What to produce → All entries are to be reproduced exactly; the pictures are to be omitted.

Supplied data →
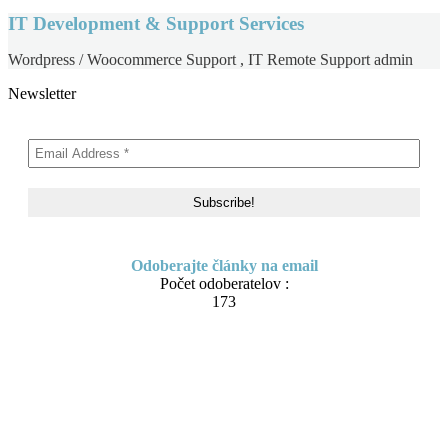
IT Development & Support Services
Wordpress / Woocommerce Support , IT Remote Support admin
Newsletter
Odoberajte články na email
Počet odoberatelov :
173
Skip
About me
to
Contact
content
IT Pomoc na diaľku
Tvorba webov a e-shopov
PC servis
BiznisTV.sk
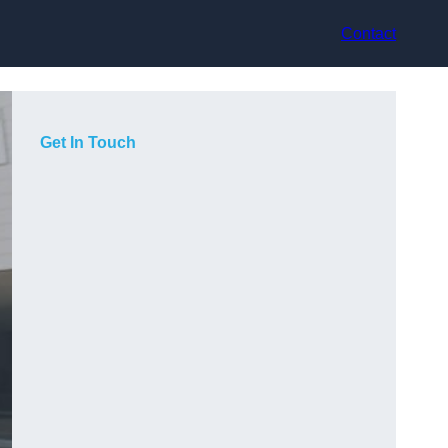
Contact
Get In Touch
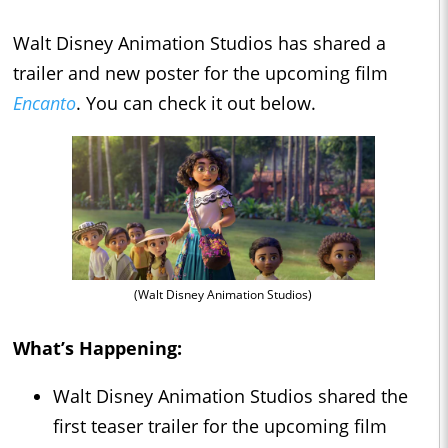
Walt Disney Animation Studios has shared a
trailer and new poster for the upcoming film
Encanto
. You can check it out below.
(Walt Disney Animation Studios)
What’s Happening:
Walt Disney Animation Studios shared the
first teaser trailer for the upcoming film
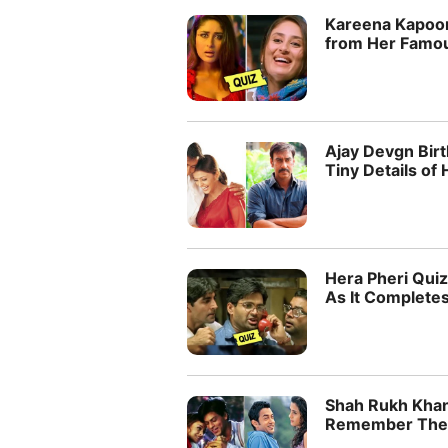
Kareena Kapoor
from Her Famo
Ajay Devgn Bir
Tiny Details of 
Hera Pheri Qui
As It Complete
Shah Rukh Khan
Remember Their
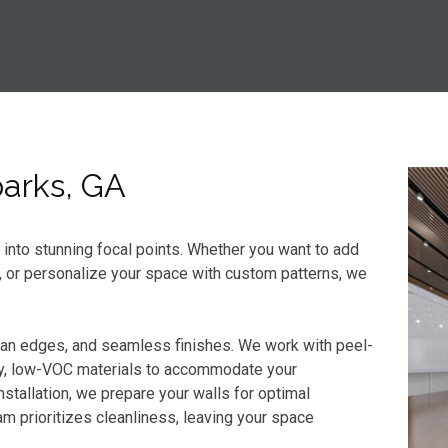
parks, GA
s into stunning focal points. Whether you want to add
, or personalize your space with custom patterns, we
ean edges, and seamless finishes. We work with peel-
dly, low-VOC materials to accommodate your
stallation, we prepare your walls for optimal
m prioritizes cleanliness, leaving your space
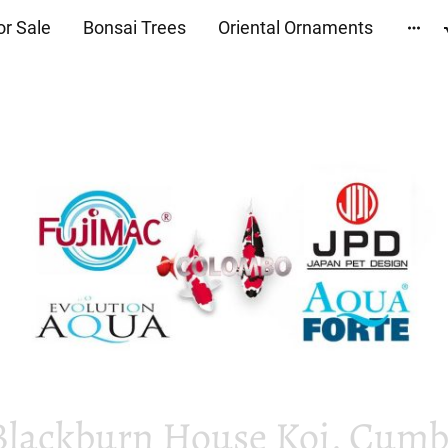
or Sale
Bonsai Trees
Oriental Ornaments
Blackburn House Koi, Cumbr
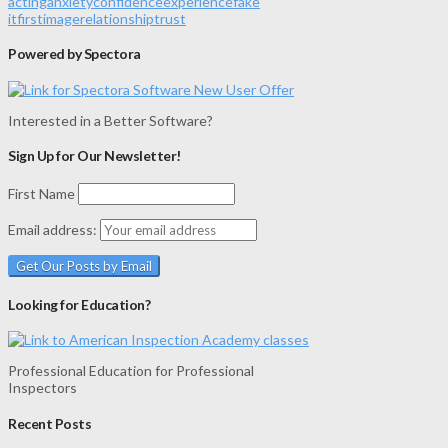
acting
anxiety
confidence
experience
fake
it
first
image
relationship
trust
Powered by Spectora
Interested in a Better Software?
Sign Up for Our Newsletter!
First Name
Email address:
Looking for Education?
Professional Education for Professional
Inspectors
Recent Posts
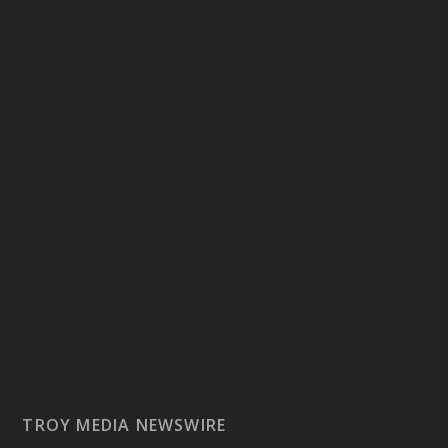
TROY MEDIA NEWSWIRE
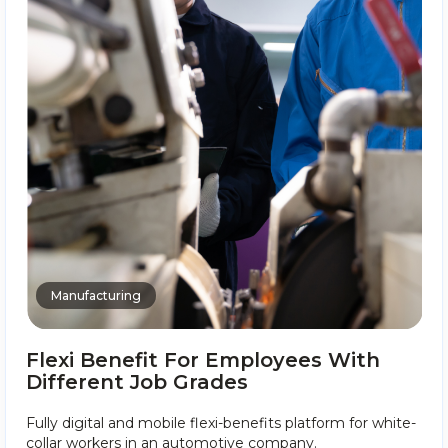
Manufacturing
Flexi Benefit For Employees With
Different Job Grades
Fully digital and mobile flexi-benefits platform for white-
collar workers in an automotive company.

Response to the task →
IT Development & Support Services
Wordpress / Woocommerce Support , IT Remote Support admin
Newsletter
Odoberajte články na email
Počet odoberatelov :
173
Skip
About me
to
Contact
content
IT Pomoc na diaľku
Tvorba webov a e-shopov
PC servis
BiznisTV.sk
Contact
Get In Touch
Walt Disney Animation Studios has shared a
trailer and new poster for the upcoming film
Encanto
. You can check it out below.
(Walt Disney Animation Studios)
What’s Happening:
Walt Disney Animation Studios shared the
first teaser trailer for the upcoming film
Kareena Kapoor
from Her Famo
Ajay Devgn Bir
Tiny Details of 
Hera Pheri Qui
As It Complete
Shah Rukh Khan
Remember Their
parks, GA
s into stunning focal points. Whether you want to add
, or personalize your space with custom patterns, we
ean edges, and seamless finishes. We work with peel-
dly, low-VOC materials to accommodate your
stallation, we prepare your walls for optimal
m prioritizes cleanliness, leaving your space
or Sale
Bonsai Trees
Oriental Ornaments
Blackburn House Koi, Cumbr
acting
anxiety
confidence
experience
fake
it
first
image
relationship
trust
Powered by Spectora
Interested in a Better Software?
Sign Up for Our Newsletter!
First Name
Email address:
Looking for Education?
Professional Education for Professional
Inspectors
Recent Posts
TROY MEDIA NEWSWIRE
Manufacturing
Flexi Benefit For Employees With
Different Job Grades
Fully digital and mobile flexi-benefits platform for white-
collar workers in an automotive company.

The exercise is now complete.